_Assigned task:_ Report the number of lines in the records below that contain the word "thumb", and nothing more.

_Recorded data:_
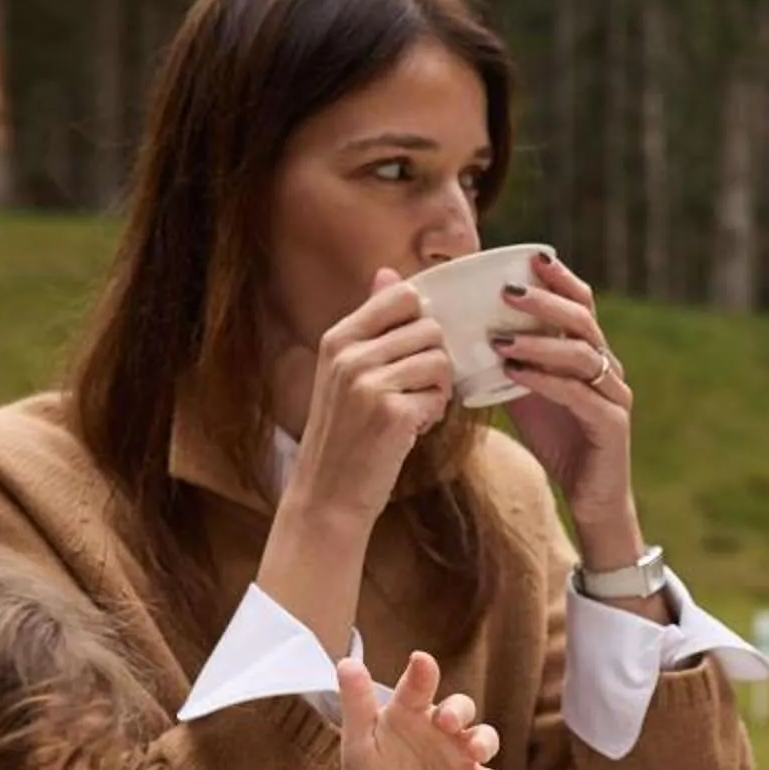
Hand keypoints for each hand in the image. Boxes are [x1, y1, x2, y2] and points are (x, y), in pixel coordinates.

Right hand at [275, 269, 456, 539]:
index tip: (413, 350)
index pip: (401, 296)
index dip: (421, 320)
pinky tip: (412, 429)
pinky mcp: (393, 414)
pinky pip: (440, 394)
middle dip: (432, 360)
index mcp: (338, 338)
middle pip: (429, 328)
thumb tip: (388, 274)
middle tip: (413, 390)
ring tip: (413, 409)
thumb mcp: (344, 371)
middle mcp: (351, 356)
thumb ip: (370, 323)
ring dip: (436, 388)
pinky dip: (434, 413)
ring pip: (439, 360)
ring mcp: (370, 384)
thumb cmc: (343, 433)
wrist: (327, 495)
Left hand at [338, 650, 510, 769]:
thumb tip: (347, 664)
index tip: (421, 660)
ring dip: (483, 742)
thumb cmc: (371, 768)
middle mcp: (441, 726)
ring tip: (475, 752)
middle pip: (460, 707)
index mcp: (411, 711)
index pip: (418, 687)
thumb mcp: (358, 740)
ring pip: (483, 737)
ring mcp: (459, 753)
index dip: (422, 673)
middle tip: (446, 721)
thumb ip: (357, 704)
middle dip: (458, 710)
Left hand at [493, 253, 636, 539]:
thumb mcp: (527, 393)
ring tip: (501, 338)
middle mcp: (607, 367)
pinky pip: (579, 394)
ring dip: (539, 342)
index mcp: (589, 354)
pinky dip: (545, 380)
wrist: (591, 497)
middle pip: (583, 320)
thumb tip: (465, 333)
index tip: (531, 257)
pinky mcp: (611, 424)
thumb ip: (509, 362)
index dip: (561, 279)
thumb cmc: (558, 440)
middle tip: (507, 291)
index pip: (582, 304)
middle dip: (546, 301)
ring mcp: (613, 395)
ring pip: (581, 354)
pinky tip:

_Solution to this problem:_ 12